# Activity A
Could you reproduce the Mirah interview word for word, starting at "TMM: How has" and ending at "my own skin."?
# Activity B
Can you continue the interview with Mirah from the point where it stops?

TMM: How has your work evolved since your debut release, You Think It’s Like This But Really It’s Like This, nearly two decades ago?
Mirah:
Hmm. Big question. The biggest evolution has really been that I have grown from a young person just out of college into an adult person, about to be a mom, in my mid 40s. I’ve had all kinds of experiences, relationships, lived in different cities. The world has changed a lot since I started making making music. My dad recently died. So in as much as my work is my life, and reflects aspects of my life, all of these changes are an integral part of all of the music I’ve released. My work has evolved as I have — getting older, wiser, more comfortable in my own skin.

TMM: I read in an interview with Boston Hassle that you didn’t so much seek this record out as it did just come to you. Can you talk a little about when your process and your passion grips you and leads you to creating new work?

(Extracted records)

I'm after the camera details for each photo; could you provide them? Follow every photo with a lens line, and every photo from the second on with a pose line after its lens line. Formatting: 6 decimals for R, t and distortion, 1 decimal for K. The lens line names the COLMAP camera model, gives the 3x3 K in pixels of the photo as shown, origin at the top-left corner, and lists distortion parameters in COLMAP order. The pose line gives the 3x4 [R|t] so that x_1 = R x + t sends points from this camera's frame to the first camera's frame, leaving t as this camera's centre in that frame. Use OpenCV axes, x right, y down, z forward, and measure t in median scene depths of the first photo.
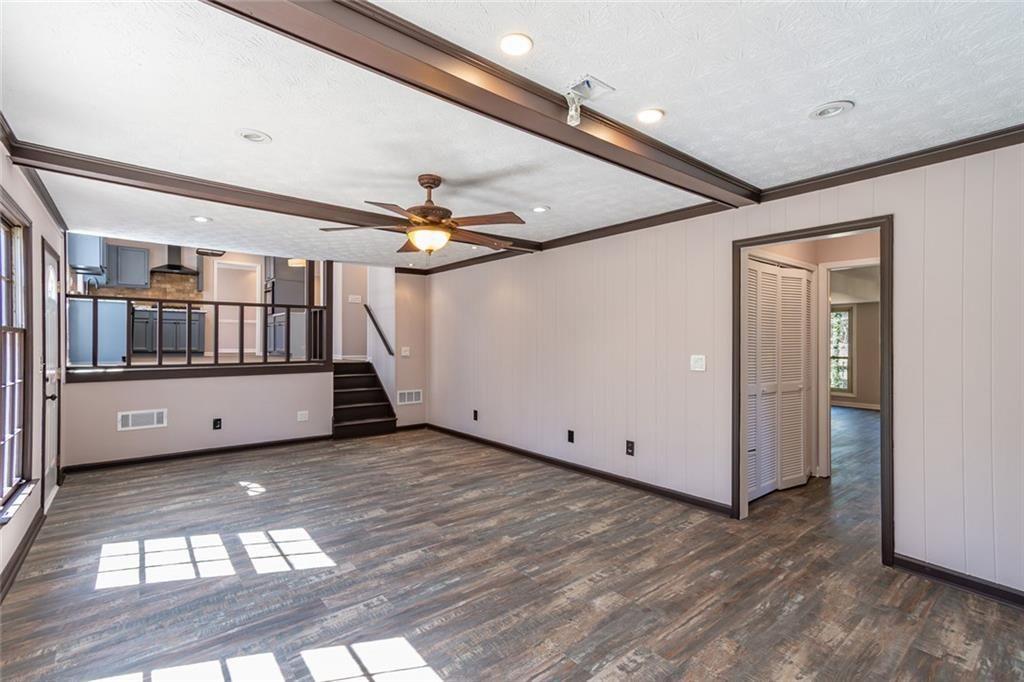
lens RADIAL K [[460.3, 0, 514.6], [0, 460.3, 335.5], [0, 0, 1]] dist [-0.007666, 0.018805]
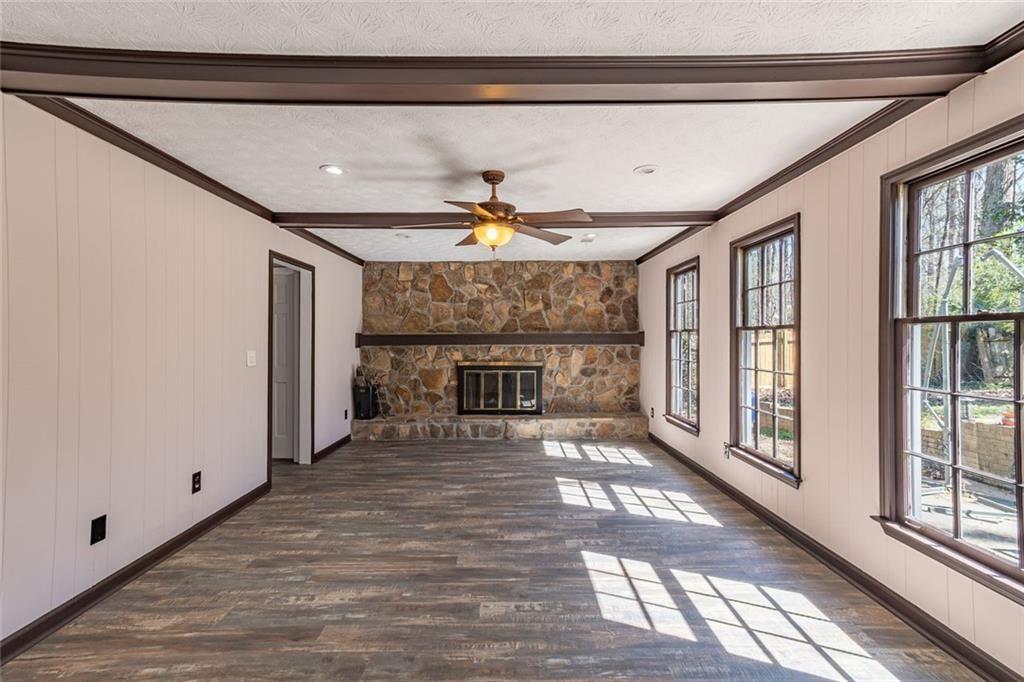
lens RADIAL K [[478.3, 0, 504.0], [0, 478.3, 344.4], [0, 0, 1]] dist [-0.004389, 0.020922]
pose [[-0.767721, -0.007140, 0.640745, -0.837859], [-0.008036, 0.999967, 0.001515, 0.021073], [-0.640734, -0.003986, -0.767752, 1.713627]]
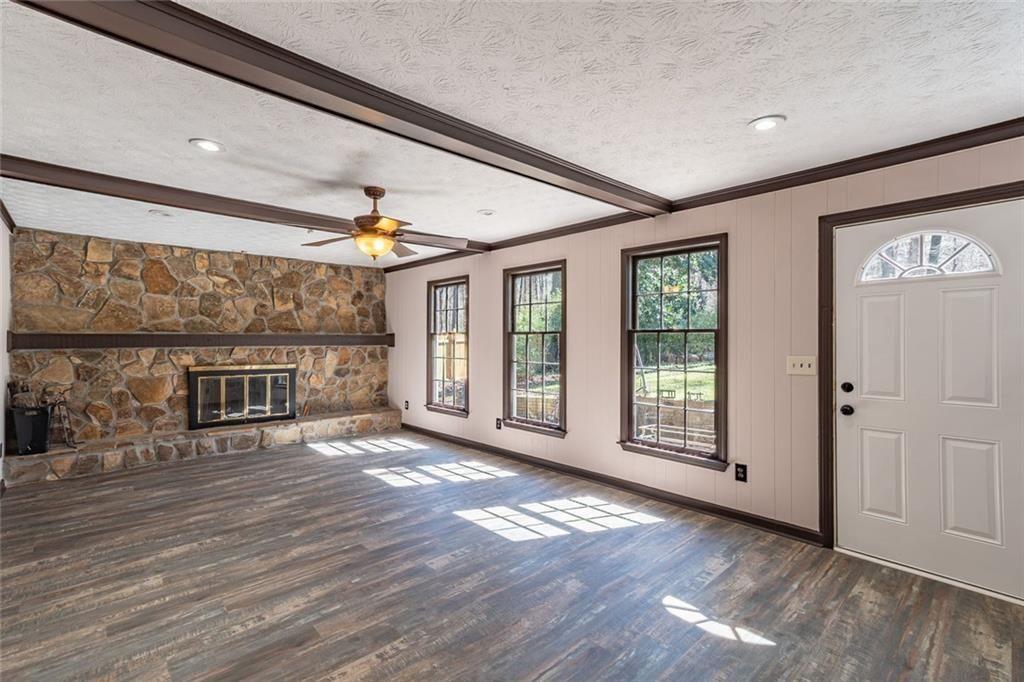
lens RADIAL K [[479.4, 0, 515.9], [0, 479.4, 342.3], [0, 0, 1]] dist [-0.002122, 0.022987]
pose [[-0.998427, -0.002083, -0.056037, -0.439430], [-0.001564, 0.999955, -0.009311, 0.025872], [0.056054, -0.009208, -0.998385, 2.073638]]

# Exercise output A
TMM: How has your work evolved since your debut release, You Think It’s Like This But Really It’s Like This, nearly two decades ago?
Mirah:
Hmm. Big question. The biggest evolution has really been that I have grown from a young person just out of college into an adult person, about to be a mom, in my mid 40s. I’ve had all kinds of experiences, relationships, lived in different cities. The world has changed a lot since I started making making music. My dad recently died. So in as much as my work is my life, and reflects aspects of my life, all of these changes are an integral part of all of the music I’ve released. My work has evolved as I have — getting older, wiser, more comfortable in my own skin.

# Exercise output B
Mirah:
I talked about this a little bit already, but for me, an important part of creating is not holding on too tight to expectations or outcomes — to really be open to the pace and the process as it presents itself. I don’t like having to rush and I don’t perform well under time stress. I’m a cloud watcher.

The Music Mermaid: Finally, what’s next for Mirah?
Mirah:
A kids record! Maybe? I think that would be pretty fun. It would sound just like a Mirah record, but the songs would be more geared towards babies and kids. I grew up listening to all kinds of music, not just music that was made especially for kids, so I would definitely take a wide interpretation of what gearing towards babies and kids means.

Also, it’s almost 20 years since the release of You Think It’s Like This, as you mentioned, and I feel excited to do something commemorative about that.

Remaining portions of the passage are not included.